Children’s National Health System, based in Washington, D.C., has issued a notice about a potential data breach after a third-party vendor inadvertently misconfigured a file site that enabled patient information to be accessed online.
Accord to a press release about the incident posted on the Children’s National Health System website, the potential data breach could impact patient information for as many as 4,107 patients.
Ascend Healthcare Systems provided medical transcription services to Children’s National between May 1, 2014 and June 23, 2014. On February 25, 2016, Children’s National became aware that Ascend, an outside dictation vendor required under contract to maintain privacy of patient records, had inadvertently misconfigured a File Transfer Protocol (FTP) site—a standard network that is used to store and transfer computer files.
“This might have allowed access from the Internet to transcription documents from a number of healthcare entities including Children’s National. We immediately began an investigation and determined that from February 19, 2016 to February 25, 2016 certain transcriptions could be located through a search engine, such as Google. These transcriptions may have contained patients’ names, dates of birth, medications, and notes by physicians regarding patients’ diagnoses and treatments,” the health system system stated in its online posting.
The information did not contain billing or financial information of Social Security numbers. Children’s National is reaching out to individuals whose data were potentially accessible, the health system stated.
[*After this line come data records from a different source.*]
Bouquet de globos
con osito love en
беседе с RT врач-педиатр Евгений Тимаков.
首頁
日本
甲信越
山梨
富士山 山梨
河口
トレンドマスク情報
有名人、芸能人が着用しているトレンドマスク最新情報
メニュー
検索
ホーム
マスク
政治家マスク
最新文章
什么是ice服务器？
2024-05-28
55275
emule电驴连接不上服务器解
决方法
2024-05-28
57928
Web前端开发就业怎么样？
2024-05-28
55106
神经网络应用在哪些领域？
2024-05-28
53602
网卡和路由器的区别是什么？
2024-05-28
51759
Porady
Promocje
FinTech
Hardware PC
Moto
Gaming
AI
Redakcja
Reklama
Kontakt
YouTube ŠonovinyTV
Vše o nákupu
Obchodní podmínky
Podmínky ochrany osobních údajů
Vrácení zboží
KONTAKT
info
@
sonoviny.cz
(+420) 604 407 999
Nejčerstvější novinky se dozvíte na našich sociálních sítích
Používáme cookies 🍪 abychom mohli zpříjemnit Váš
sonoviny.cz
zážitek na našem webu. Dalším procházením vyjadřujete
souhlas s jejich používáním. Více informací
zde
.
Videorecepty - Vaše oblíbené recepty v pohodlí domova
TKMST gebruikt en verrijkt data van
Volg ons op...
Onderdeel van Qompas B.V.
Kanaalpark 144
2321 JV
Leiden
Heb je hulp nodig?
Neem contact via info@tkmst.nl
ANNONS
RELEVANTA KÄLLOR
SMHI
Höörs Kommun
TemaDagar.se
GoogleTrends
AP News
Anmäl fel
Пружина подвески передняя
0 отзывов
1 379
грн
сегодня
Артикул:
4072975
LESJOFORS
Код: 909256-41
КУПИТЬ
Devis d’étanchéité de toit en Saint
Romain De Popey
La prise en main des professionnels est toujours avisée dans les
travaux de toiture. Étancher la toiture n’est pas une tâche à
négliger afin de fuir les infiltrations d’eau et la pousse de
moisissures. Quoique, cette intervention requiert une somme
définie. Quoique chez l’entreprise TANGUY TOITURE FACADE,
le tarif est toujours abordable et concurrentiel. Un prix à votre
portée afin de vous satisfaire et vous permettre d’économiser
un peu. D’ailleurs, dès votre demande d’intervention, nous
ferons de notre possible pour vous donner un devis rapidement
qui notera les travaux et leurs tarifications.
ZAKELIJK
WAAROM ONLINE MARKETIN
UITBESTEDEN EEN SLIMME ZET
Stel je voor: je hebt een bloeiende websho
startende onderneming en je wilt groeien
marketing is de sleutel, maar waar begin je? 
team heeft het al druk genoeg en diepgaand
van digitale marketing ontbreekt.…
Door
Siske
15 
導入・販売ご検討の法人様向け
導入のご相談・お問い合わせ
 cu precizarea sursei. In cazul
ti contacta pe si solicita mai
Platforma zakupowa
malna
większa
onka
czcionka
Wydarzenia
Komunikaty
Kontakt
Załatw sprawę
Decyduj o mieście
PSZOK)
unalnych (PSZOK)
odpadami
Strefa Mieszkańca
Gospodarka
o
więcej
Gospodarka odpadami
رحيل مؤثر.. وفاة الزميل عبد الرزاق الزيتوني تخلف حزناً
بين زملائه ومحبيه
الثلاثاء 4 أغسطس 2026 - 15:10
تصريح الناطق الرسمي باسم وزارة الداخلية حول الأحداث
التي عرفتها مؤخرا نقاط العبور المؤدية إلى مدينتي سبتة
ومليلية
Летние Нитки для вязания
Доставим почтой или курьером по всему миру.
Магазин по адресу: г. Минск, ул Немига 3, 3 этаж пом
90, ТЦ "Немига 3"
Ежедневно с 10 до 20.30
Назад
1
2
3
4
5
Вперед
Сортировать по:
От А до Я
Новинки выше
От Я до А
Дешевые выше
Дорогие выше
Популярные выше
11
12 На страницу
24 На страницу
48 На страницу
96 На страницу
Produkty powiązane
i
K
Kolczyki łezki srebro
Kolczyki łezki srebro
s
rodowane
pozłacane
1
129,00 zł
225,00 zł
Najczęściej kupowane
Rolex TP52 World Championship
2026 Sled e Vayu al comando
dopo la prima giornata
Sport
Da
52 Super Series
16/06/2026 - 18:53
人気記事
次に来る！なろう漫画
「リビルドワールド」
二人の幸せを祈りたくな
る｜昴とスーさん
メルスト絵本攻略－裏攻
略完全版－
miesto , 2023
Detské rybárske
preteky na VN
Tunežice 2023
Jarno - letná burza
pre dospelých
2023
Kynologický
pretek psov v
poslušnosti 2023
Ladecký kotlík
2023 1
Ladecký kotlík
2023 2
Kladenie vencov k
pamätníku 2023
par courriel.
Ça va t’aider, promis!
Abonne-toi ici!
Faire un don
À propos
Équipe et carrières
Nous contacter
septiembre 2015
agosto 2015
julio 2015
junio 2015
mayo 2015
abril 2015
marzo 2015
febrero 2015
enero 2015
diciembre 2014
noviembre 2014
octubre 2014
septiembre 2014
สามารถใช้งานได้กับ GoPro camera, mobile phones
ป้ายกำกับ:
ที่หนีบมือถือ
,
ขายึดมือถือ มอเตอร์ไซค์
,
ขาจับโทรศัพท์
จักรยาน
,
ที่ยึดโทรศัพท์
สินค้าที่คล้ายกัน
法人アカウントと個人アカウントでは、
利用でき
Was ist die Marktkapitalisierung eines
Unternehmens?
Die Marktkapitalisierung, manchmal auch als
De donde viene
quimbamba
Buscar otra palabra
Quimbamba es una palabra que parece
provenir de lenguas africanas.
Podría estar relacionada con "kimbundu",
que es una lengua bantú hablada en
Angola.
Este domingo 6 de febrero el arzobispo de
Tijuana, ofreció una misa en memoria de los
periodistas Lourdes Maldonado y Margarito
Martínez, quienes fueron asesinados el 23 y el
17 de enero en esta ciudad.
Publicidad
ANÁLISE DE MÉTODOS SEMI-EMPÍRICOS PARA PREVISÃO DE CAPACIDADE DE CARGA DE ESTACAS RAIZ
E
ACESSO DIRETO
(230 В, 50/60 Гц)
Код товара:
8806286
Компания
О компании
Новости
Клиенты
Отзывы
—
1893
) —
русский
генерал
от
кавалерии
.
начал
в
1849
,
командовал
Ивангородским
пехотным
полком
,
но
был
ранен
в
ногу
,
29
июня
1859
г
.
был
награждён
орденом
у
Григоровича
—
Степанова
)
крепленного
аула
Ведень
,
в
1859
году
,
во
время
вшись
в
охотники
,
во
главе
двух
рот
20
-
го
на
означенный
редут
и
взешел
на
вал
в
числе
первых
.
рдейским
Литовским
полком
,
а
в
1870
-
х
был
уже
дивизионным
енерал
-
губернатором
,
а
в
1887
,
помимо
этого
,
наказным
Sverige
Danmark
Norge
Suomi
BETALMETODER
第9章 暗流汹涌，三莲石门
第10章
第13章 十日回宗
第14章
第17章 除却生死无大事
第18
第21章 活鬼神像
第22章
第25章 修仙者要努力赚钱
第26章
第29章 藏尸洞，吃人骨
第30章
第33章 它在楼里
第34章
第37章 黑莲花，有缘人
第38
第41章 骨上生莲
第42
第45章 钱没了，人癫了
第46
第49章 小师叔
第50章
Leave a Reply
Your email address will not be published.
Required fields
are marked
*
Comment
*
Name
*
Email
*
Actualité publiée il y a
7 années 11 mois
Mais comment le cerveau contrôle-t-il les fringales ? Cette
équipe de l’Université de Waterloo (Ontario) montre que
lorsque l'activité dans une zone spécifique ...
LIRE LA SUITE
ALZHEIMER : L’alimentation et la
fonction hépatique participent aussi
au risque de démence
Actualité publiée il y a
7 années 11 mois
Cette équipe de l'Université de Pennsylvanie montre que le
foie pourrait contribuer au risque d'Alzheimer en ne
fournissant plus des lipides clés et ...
Patient data on the site may have included names, dates of birth, medication, and physicians’ notes regarding diagnosis and treatment.
“As soon as the health system became aware of the issue, the transcription company, Ascend, was contacted and asked to re-secure the site and remove the transcription documents from the Ascend server. Children’s National is not aware of any unauthorized access to or misuse of these documents,” according to the health system.
Children’s National ceased doing business with Ascend on June 23, 2014, and as part of that separation Ascend was contractually obligated to delete all Children’s patient information.